## Tugas
Tulis ulang bagian kutipan tentang film Dirty Vote yang dimulai dengan "KORANMANDALA.COM – Ada" dan berlanjut sampai "22 detik itu.", lalu ganti "pakar" dengan "ahli".

## Kutipan untuk Dibaca
KORANMANDALA.COM – Ada tiga pakar hukum tata negara yang membintangi film Dirty Vote. Mereka adalah Bivitri Susanti, Zainal Arifin Mochtar, dan Feri Amsari.
Mereka memaparkan sejumlah data dan mengurai pelanggaran hukum serta kecurangan Pemilu saat ini. Ketiganya juga menyoroti beberapa poin dalam film berdurasi 1 jam 55 menit 22 detik itu.
Beberapa isu yang disorot dalam film mencakup dugaan kecurangan melalui penunjukkan 20 Penjabat Kepala Daerah, tekanan terhadap kepala desa untuk mendukung kandidat tertentu, dan penyaluran bantuan sosial atau Bansos yang dianggap berlebihan.

## Data Tercatat

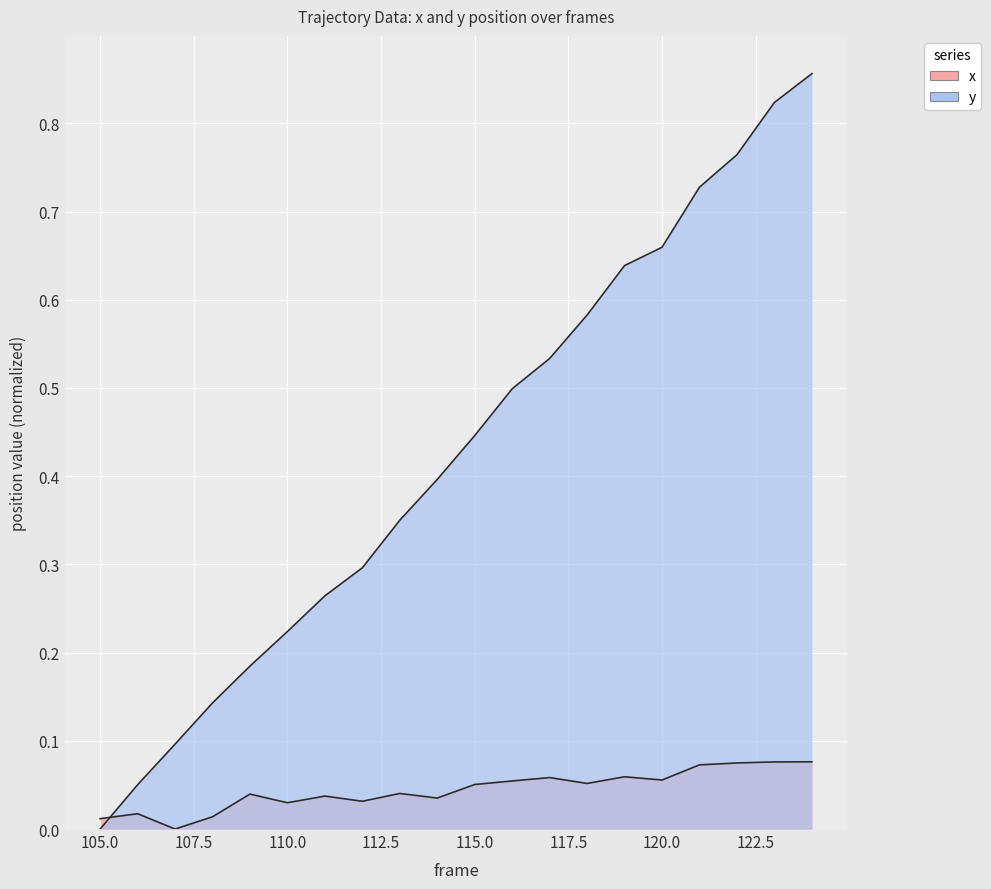

True or false: x and y intersect in this chart.

True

## Hasil Tugas Ini
KORANMANDALA.COM – Ada tiga ahli hukum tata negara yang membintangi film Dirty Vote. Mereka adalah Bivitri Susanti, Zainal Arifin Mochtar, dan Feri Amsari.
Mereka memaparkan sejumlah data dan mengurai pelanggaran hukum serta kecurangan Pemilu saat ini. Ketiganya juga menyoroti beberapa poin dalam film berdurasi 1 jam 55 menit 22 detik itu.